What the task asks ▸ An exact, complete copy of the data is all that is needed.

Data listing ▸
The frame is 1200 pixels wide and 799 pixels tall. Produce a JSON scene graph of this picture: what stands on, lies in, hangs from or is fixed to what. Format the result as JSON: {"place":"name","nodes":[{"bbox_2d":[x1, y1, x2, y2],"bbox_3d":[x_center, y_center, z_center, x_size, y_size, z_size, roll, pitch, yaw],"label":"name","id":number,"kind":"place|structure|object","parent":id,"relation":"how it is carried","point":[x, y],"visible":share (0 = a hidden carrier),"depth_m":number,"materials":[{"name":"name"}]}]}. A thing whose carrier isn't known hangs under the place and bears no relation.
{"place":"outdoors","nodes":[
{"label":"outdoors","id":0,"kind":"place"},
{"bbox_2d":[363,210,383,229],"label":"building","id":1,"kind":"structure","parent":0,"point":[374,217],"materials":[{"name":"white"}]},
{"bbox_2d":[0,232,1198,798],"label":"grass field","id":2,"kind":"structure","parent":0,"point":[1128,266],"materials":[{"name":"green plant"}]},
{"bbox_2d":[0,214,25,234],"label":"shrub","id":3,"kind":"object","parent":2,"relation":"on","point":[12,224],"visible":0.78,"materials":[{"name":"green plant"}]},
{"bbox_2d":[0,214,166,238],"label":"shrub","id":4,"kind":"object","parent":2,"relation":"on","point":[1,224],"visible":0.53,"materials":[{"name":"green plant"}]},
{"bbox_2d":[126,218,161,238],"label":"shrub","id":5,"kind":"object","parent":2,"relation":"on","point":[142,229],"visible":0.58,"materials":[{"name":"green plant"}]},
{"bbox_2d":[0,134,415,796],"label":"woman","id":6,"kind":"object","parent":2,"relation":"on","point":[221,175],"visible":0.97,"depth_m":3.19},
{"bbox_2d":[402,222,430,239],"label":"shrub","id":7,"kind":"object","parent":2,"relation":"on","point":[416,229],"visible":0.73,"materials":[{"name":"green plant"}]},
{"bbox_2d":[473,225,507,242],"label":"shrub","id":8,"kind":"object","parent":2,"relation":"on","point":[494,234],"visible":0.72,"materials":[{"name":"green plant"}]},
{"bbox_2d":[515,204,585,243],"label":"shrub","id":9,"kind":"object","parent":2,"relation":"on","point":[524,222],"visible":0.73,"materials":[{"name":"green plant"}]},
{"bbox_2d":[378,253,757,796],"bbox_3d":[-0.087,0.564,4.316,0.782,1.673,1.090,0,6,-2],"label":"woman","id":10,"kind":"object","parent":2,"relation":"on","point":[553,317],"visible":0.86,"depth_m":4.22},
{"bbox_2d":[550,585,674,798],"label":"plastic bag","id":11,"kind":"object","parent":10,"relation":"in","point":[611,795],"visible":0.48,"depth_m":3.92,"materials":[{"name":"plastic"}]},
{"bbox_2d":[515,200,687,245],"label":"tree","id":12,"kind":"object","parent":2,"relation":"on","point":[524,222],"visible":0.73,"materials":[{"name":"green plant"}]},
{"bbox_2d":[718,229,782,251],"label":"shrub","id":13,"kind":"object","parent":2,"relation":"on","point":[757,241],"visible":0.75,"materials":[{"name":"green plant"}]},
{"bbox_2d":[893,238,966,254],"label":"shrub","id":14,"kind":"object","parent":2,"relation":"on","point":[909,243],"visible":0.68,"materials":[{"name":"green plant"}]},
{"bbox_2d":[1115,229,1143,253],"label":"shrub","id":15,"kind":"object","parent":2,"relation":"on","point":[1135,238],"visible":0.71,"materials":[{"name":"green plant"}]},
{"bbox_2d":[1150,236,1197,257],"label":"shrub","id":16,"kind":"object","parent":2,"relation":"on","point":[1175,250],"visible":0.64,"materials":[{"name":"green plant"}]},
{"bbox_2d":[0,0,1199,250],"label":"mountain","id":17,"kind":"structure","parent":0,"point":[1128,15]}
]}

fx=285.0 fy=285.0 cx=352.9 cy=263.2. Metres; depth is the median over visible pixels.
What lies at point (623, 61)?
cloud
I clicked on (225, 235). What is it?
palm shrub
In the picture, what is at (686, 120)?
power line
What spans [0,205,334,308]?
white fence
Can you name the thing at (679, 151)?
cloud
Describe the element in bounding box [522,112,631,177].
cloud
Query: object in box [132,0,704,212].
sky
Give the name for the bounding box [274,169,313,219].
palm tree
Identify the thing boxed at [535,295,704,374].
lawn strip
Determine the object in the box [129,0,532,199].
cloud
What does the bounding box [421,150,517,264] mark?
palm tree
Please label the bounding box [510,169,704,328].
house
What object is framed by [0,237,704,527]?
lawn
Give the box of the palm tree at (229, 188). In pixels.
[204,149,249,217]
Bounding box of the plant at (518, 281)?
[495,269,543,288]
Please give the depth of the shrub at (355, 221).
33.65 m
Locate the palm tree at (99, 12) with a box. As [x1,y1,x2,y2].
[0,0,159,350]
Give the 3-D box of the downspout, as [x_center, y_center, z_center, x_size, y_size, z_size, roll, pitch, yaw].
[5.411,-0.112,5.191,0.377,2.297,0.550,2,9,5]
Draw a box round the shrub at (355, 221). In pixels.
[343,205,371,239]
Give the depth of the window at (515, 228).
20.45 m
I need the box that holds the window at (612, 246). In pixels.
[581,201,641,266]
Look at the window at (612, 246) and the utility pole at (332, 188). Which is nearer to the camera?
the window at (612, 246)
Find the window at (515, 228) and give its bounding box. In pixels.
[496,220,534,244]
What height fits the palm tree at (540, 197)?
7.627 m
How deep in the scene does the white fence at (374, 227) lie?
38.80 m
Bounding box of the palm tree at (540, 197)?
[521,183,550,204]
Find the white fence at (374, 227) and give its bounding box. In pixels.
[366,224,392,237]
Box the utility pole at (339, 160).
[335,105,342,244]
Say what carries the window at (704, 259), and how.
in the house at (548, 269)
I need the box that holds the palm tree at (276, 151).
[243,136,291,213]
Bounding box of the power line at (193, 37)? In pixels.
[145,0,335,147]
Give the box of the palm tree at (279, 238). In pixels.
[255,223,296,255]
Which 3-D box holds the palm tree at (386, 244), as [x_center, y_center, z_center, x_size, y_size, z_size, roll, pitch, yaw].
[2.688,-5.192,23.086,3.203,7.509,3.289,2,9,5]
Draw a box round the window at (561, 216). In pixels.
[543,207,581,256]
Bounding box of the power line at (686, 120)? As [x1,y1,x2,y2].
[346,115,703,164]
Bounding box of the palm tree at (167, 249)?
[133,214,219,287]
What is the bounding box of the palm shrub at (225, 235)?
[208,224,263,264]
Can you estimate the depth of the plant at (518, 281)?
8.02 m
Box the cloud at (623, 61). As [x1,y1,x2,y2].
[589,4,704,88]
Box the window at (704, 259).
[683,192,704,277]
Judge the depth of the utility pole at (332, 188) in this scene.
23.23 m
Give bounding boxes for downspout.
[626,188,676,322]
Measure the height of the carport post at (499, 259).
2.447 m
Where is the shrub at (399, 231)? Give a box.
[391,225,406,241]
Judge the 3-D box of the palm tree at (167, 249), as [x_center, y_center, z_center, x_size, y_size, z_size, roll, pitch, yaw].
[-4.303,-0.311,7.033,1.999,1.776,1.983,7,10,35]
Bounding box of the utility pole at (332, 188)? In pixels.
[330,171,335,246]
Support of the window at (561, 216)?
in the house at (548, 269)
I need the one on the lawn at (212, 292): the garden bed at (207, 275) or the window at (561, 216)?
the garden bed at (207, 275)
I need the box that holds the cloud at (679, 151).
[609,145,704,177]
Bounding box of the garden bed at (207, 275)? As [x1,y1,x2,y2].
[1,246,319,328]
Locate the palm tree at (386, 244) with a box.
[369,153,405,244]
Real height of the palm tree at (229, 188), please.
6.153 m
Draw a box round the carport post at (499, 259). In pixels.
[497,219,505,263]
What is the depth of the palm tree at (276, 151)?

Response to the exercise ▸
The frame is 1200 pixels wide and 799 pixels tall. Produce a JSON scene graph of this picture: what stands on, lies in, hangs from or is fixed to what. Format the result as JSON: {"place":"name","nodes":[{"bbox_2d":[x1, y1, x2, y2],"bbox_3d":[x_center, y_center, z_center, x_size, y_size, z_size, roll, pitch, yaw],"label":"name","id":number,"kind":"place|structure|object","parent":id,"relation":"how it is carried","point":[x, y],"visible":share (0 = a hidden carrier),"depth_m":number,"materials":[{"name":"name"}]}]}. A thing whose carrier isn't known hangs under the place and bears no relation.
{"place":"outdoors","nodes":[
{"label":"outdoors","id":0,"kind":"place"},
{"bbox_2d":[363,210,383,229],"label":"building","id":1,"kind":"structure","parent":0,"point":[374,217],"materials":[{"name":"white"}]},
{"bbox_2d":[0,232,1198,798],"label":"grass field","id":2,"kind":"structure","parent":0,"point":[1128,266],"materials":[{"name":"green plant"}]},
{"bbox_2d":[0,214,25,234],"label":"shrub","id":3,"kind":"object","parent":2,"relation":"on","point":[12,224],"visible":0.78,"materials":[{"name":"green plant"}]},
{"bbox_2d":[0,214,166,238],"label":"shrub","id":4,"kind":"object","parent":2,"relation":"on","point":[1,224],"visible":0.53,"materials":[{"name":"green plant"}]},
{"bbox_2d":[126,218,161,238],"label":"shrub","id":5,"kind":"object","parent":2,"relation":"on","point":[142,229],"visible":0.58,"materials":[{"name":"green plant"}]},
{"bbox_2d":[0,134,415,796],"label":"woman","id":6,"kind":"object","parent":2,"relation":"on","point":[221,175],"visible":0.97,"depth_m":3.19},
{"bbox_2d":[402,222,430,239],"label":"shrub","id":7,"kind":"object","parent":2,"relation":"on","point":[416,229],"visible":0.73,"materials":[{"name":"green plant"}]},
{"bbox_2d":[473,225,507,242],"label":"shrub","id":8,"kind":"object","parent":2,"relation":"on","point":[494,234],"visible":0.72,"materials":[{"name":"green plant"}]},
{"bbox_2d":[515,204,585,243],"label":"shrub","id":9,"kind":"object","parent":2,"relation":"on","point":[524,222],"visible":0.73,"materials":[{"name":"green plant"}]},
{"bbox_2d":[378,253,757,796],"bbox_3d":[-0.087,0.564,4.316,0.782,1.673,1.090,0,6,-2],"label":"woman","id":10,"kind":"object","parent":2,"relation":"on","point":[553,317],"visible":0.86,"depth_m":4.22},
{"bbox_2d":[550,585,674,798],"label":"plastic bag","id":11,"kind":"object","parent":10,"relation":"in","point":[611,795],"visible":0.48,"depth_m":3.92,"materials":[{"name":"plastic"}]},
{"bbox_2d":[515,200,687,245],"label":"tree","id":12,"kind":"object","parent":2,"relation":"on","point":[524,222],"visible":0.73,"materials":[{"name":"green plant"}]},
{"bbox_2d":[718,229,782,251],"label":"shrub","id":13,"kind":"object","parent":2,"relation":"on","point":[757,241],"visible":0.75,"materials":[{"name":"green plant"}]},
{"bbox_2d":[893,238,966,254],"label":"shrub","id":14,"kind":"object","parent":2,"relation":"on","point":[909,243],"visible":0.68,"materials":[{"name":"green plant"}]},
{"bbox_2d":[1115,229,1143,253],"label":"shrub","id":15,"kind":"object","parent":2,"relation":"on","point":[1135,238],"visible":0.71,"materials":[{"name":"green plant"}]},
{"bbox_2d":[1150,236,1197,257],"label":"shrub","id":16,"kind":"object","parent":2,"relation":"on","point":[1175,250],"visible":0.64,"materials":[{"name":"green plant"}]},
{"bbox_2d":[0,0,1199,250],"label":"mountain","id":17,"kind":"structure","parent":0,"point":[1128,15]}
]}

fx=285.0 fy=285.0 cx=352.9 cy=263.2. Metres; depth is the median over visible pixels.
What lies at point (623, 61)?
cloud
I clicked on (225, 235). What is it?
palm shrub
In the picture, what is at (686, 120)?
power line
What spans [0,205,334,308]?
white fence
Can you name the thing at (679, 151)?
cloud
Describe the element in bounding box [522,112,631,177].
cloud
Query: object in box [132,0,704,212].
sky
Give the name for the bounding box [274,169,313,219].
palm tree
Identify the thing boxed at [535,295,704,374].
lawn strip
Determine the object in the box [129,0,532,199].
cloud
What does the bounding box [421,150,517,264] mark?
palm tree
Please label the bounding box [510,169,704,328].
house
What object is framed by [0,237,704,527]?
lawn
Give the box of the palm tree at (229, 188). In pixels.
[204,149,249,217]
Bounding box of the plant at (518, 281)?
[495,269,543,288]
Please give the depth of the shrub at (355, 221).
33.65 m
Locate the palm tree at (99, 12) with a box. As [x1,y1,x2,y2].
[0,0,159,350]
Give the 3-D box of the downspout, as [x_center, y_center, z_center, x_size, y_size, z_size, roll, pitch, yaw].
[5.411,-0.112,5.191,0.377,2.297,0.550,2,9,5]
Draw a box round the shrub at (355, 221). In pixels.
[343,205,371,239]
Give the depth of the window at (515, 228).
20.45 m
I need the box that holds the window at (612, 246). In pixels.
[581,201,641,266]
Look at the window at (612, 246) and the utility pole at (332, 188). Which is nearer to the camera?
the window at (612, 246)
Find the window at (515, 228) and give its bounding box. In pixels.
[496,220,534,244]
What height fits the palm tree at (540, 197)?
7.627 m
How deep in the scene does the white fence at (374, 227) lie?
38.80 m
Bounding box of the palm tree at (540, 197)?
[521,183,550,204]
Find the white fence at (374, 227) and give its bounding box. In pixels.
[366,224,392,237]
Box the utility pole at (339, 160).
[335,105,342,244]
Say what carries the window at (704, 259), and how.
in the house at (548, 269)
I need the box that holds the palm tree at (276, 151).
[243,136,291,213]
Bounding box of the power line at (193, 37)? In pixels.
[145,0,335,147]
Give the box of the palm tree at (279, 238). In pixels.
[255,223,296,255]
Which 3-D box holds the palm tree at (386, 244), as [x_center, y_center, z_center, x_size, y_size, z_size, roll, pitch, yaw].
[2.688,-5.192,23.086,3.203,7.509,3.289,2,9,5]
Draw a box round the window at (561, 216). In pixels.
[543,207,581,256]
Bounding box of the power line at (686, 120)? As [x1,y1,x2,y2].
[346,115,703,164]
Bounding box of the palm tree at (167, 249)?
[133,214,219,287]
What is the bounding box of the palm shrub at (225, 235)?
[208,224,263,264]
Can you estimate the depth of the plant at (518, 281)?
8.02 m
Box the cloud at (623, 61). As [x1,y1,x2,y2].
[589,4,704,88]
Box the window at (704, 259).
[683,192,704,277]
Judge the depth of the utility pole at (332, 188) in this scene.
23.23 m
Give bounding boxes for downspout.
[626,188,676,322]
Measure the height of the carport post at (499, 259).
2.447 m
Where is the shrub at (399, 231)? Give a box.
[391,225,406,241]
Judge the 3-D box of the palm tree at (167, 249), as [x_center, y_center, z_center, x_size, y_size, z_size, roll, pitch, yaw].
[-4.303,-0.311,7.033,1.999,1.776,1.983,7,10,35]
Bounding box of the utility pole at (332, 188)? In pixels.
[330,171,335,246]
Support of the window at (561, 216)?
in the house at (548, 269)
I need the one on the lawn at (212, 292): the garden bed at (207, 275) or the window at (561, 216)?
the garden bed at (207, 275)
I need the box that holds the cloud at (679, 151).
[609,145,704,177]
Bounding box of the garden bed at (207, 275)? As [x1,y1,x2,y2].
[1,246,319,328]
Locate the palm tree at (386, 244) with a box.
[369,153,405,244]
Real height of the palm tree at (229, 188), please.
6.153 m
Draw a box round the carport post at (499, 259). In pixels.
[497,219,505,263]
What is the depth of the palm tree at (276, 151)?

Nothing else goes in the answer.